# WHAT IS REQUIRED
Output a character-exact copy of the data, images removed.

# DATA SECTION
Content starts

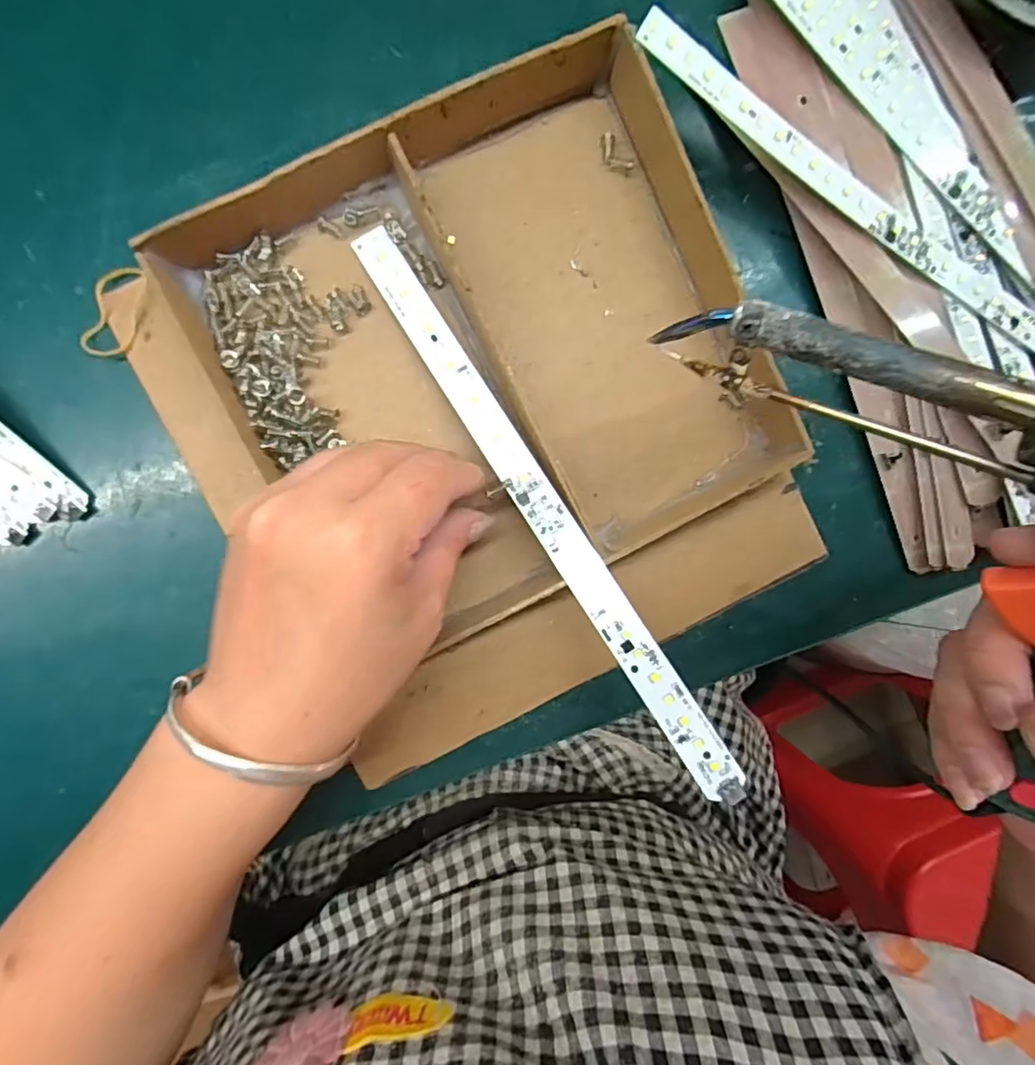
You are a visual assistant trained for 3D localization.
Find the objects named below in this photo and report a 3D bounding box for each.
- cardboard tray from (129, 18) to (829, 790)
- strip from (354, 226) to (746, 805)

Content ends

# SOLUTION
You are a visual assistant trained for 3D localization.
Find the objects named below in this photo and report a 3D bounding box for each.
- cardboard tray from (129, 18) to (829, 790)
- strip from (354, 226) to (746, 805)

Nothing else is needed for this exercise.